TASK DIRECTIONS »
Transcribe every line of text in the data below without changing anything, and leave the pictures out of your answer.

THE DATA »
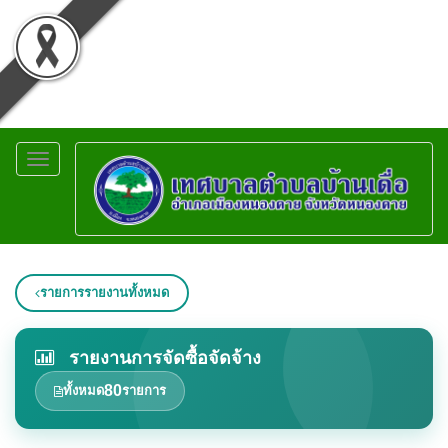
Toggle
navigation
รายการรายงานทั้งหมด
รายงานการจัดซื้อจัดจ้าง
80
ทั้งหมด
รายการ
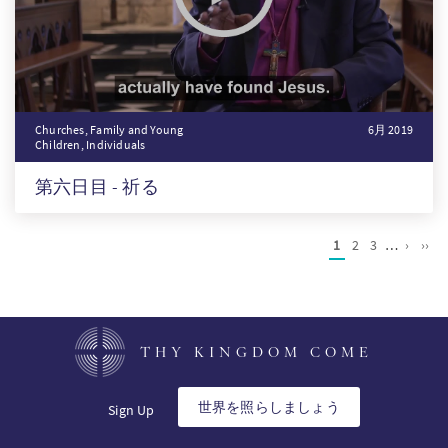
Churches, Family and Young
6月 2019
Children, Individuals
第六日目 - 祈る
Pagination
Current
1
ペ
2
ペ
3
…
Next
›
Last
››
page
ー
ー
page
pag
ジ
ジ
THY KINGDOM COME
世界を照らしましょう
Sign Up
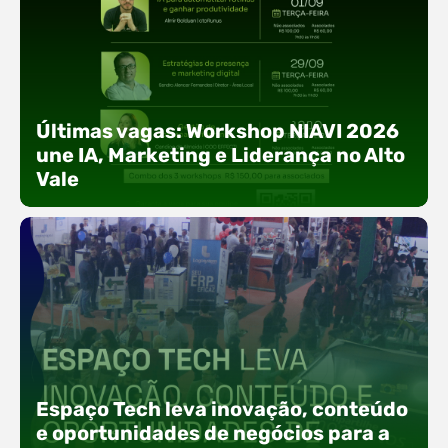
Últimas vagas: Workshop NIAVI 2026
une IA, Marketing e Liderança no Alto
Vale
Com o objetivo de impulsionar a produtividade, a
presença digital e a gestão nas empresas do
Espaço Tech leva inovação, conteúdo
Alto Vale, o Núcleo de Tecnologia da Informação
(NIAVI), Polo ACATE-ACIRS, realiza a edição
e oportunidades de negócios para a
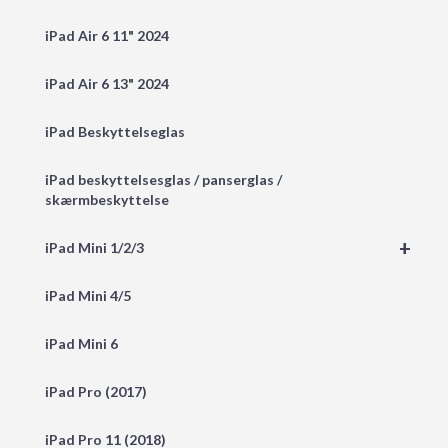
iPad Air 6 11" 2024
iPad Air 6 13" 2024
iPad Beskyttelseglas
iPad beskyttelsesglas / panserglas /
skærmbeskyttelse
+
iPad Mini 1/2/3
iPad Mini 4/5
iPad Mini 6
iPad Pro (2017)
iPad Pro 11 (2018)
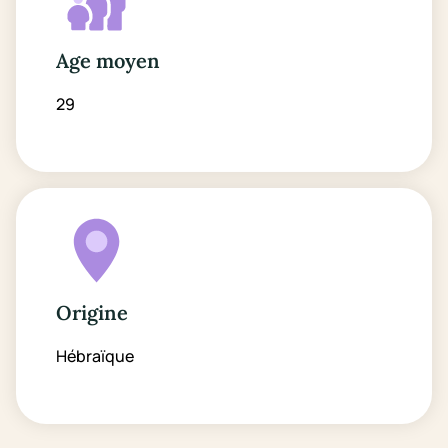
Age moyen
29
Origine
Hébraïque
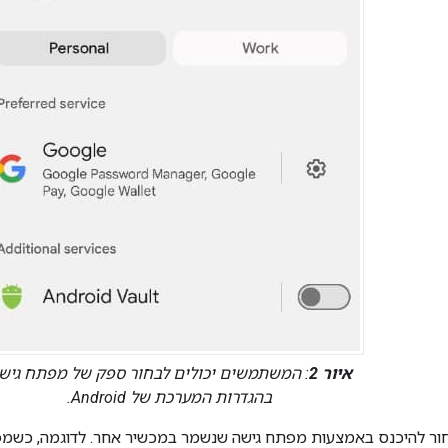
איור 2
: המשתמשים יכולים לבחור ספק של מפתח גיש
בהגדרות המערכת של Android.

RESPONSE »
Toggle
navigation
รายการรายงานทั้งหมด
รายงานการจัดซื้อจัดจ้าง
80
ทั้งหมด
รายการ
Churches, Family and Young
6月 2019
Children, Individuals
第六日目 - 祈る
Pagination
Current
1
ペ
2
ペ
3
…
Next
›
Last
››
page
ー
ー
page
pag
ジ
ジ
THY KINGDOM COME
世界を照らしましょう
Sign Up
Últimas vagas: Workshop NIAVI 2026
une IA, Marketing e Liderança no Alto
Vale
Com o objetivo de impulsionar a produtividade, a
presença digital e a gestão nas empresas do
Espaço Tech leva inovação, conteúdo
Alto Vale, o Núcleo de Tecnologia da Informação
(NIAVI), Polo ACATE-ACIRS, realiza a edição
e oportunidades de negócios para a
iPad Air 6 11" 2024
iPad Air 6 13" 2024
iPad Beskyttelseglas
iPad beskyttelsesglas / panserglas /
skærmbeskyttelse
+
iPad Mini 1/2/3
iPad Mini 4/5
iPad Mini 6
iPad Pro (2017)
iPad Pro 11 (2018)
Age moyen
29
Origine
Hébraïque
איור 2
: המשתמשים יכולים לבחור ספק של מפתח גיש
בהגדרות המערכת של Android.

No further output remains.